When squares of side x are cut from each corner, the sheet is folded up. The dimensions of the resulting box will be:
- Height: \( h = x \) - Length: \( l = 8 - 2x \) - Width: \( w = 3 - 2x \) The volume of the box is \( V(x) = l \cdot w \cdot h \). \[ V(x) = (8 - 2x)(3 - 2x)x \] \[ V(x) = (24 - 16x - 6x + 4x^2)x \] \[ V(x) = 4x^3 - 22x^2 + 24x \] For the dimensions to be positive, we must have \( x>0 \), \( 3 - 2x>0 \implies x<1.5 \), and \( 8 - 2x>0 \implies x<4 \).

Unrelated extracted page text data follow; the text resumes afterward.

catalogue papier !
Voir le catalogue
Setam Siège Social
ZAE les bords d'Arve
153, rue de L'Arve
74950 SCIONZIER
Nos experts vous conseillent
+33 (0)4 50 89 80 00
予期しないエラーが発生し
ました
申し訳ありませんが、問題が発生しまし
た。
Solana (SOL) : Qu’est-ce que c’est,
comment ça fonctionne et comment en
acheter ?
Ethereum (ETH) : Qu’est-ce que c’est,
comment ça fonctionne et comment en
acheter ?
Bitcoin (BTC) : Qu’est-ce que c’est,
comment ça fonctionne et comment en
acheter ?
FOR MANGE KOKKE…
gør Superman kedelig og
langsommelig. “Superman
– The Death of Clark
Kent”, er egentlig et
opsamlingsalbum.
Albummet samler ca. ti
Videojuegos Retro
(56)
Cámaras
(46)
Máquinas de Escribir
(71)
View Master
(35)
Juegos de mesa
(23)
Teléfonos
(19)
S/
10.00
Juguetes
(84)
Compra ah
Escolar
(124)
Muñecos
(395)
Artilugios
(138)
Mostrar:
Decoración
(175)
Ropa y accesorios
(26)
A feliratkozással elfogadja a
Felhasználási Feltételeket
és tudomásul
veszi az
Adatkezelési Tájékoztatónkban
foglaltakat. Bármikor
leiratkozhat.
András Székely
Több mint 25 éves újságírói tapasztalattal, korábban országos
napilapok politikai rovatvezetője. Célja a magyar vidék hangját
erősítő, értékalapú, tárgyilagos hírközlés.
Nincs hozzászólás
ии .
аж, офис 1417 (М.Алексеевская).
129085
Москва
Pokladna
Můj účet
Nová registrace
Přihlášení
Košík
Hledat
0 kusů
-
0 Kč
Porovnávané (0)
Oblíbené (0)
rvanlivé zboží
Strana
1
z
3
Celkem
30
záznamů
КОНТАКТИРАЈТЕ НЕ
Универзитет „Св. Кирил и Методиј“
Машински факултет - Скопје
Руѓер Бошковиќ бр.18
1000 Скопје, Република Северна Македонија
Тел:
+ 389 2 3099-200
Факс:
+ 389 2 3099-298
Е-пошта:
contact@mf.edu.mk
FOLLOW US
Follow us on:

The valid domain for x is \( 0<x<1.5 \).
Now, we find the first derivative to find critical points: \[ V'(x) = \frac{dV}{dx} = 12x^2 - 44x + 24 \] Set \( V'(x) = 0 \): \[ 12x^2 - 44x + 24 = 0 \] Divide by 4: \[ 3x^2 - 11x + 6 = 0 \] Factor the quadratic equation: \[ (3x - 2)(x - 3) = 0 \] The possible values for x are \( x = \frac{2}{3} \) or \( x = 3 \).
From our domain \( 0<x<1.5 \), the only valid solution is \( x = \frac{2}{3} \).
To confirm this is a maximum, we use the second derivative test: \[ V''(x) = 24x - 44 \] \[ V''\left(\frac{2}{3}\right) = 24\left(\frac{2}{3}\right) - 44 = 16 - 44 = -28 \] Since \( V''\left(\frac{2}{3}\right)<0 \), the volume is maximum at \( x = \frac{2}{3} \).
Calculate the maximum volume: \[ V\left(\frac{2}{3}\right) = 4\left(\frac{2}{3}\right)^3 - 22\left(\frac{2}{3}\right)^2 + 24\left(\frac{2}{3}\right) \] \[ = 4\left(\frac{8}{27}\right) - 22\left(\frac{4}{9}\right) + 16 \] \[ = \frac{32}{27} - \frac{88}{9} + 16 = \frac{32 - 264 + 432}{27} = \frac{200}{27} \] Step 4: Final Answer:
The maximum volume of the box is \( \frac{200}{27} \) cubic meters.